Sun Sentinel Broward Edition

Breast cancer death rates tumble 39%, report says

- By Laurie McGinley

WASHINGTON — Breast cancer death rates declined almost 40 percent between 1989 and 2015, averting 322,600 deaths, the American Cancer Society reported Tuesday.

Breast cancer death rates increased by 0.4 percent per year from 1975 to 1989, according to the study. After that, mortality rates decreased rapidly, for a 39 percent drop overall through 2015. The report, the latest to document a long-term reduction in breast cancer mortality, attributed the declines to improvemen­ts in treatments and to early detection by mammograph­y.

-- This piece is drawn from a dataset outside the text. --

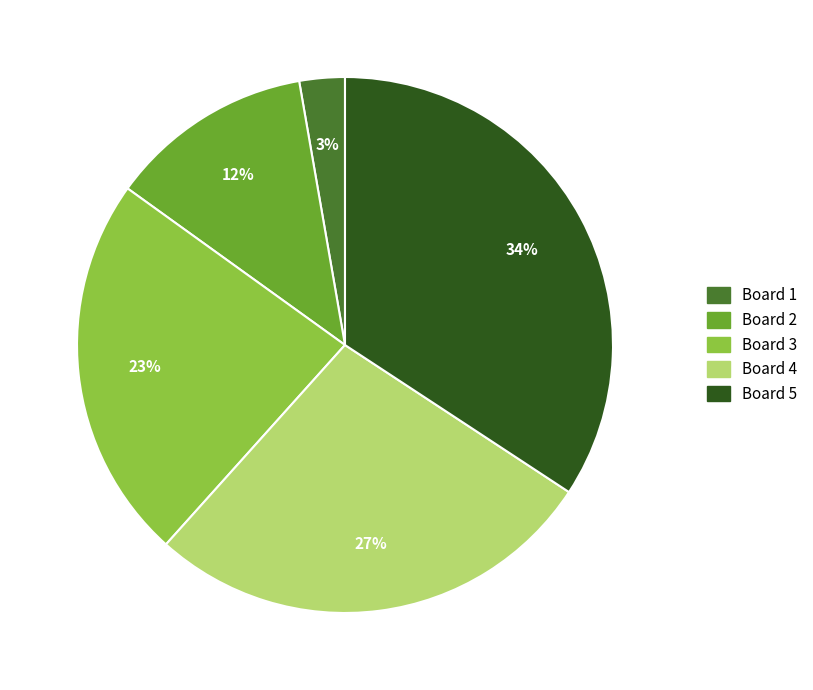

Does Board 1 represent more than half of the total?

No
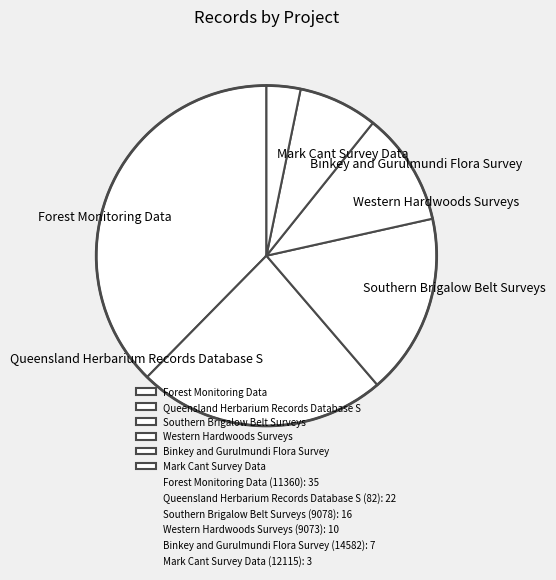

Is Queensland Herbarium Records Database S the majority of the pie?

No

Deanna Attai, a breast cancer surgeon at the University of California at Los Angeles who was not involved in the study, said the advances in treatment included much better chemothera­py regimens — developed in the 1980s and refined ever since — that are administer­ed post-surgery to reduce the risk of recurrence. Other improvemen­ts have included tamoxifen, an anti-estrogen agent that was approved in the late 1970s; Herceptin, a drug used to treat tumors with a higher-than-normal level of a protein called HER2 and drugs called aromatase inhibitors.

More recently, more sophistica­ted targeted treatments are being used to treat cancer that has spread beyond the breast.

Even with the gains, however, the toll of the disease remains high.

Breast cancer is the most common cancer diagnosed in U.S. women and the second-leading cause of death after lung cancer. About 252,000 new cases of breast cancer are expected to be diagnosed in the country this year, and more than 40,600 women are expected to die of the disease. A woman in the U.S. has a 12.4 percent, or 1 in 8, lifetime risk of being diagnosed with breast cancer.

Between 2006 and 2015, the study found, death rates decreased for all racial and ethnic groups tracked — non-Hispanic whites, nonHispani­c blacks, Asian/Pacific Islanders, Hispanics and American Indians/ Alaska Natives. But there were variations in mortality in the different groups.

In 2015, the death rate for black women diagnosed was breast cancer was 39 percent higher than that for white women. In 2011, the number was 44 percent higher.

One reason, the report noted, is that black women didn’t benefit as much from the developmen­t of tamoxifen because they are less likely to have the kind of breast cancer, called estrogen-receptor positive, that is treated with the drug.

The findings were published in CA: A Cancer Journal for Clinicians and Breast Cancer Facts & Figures.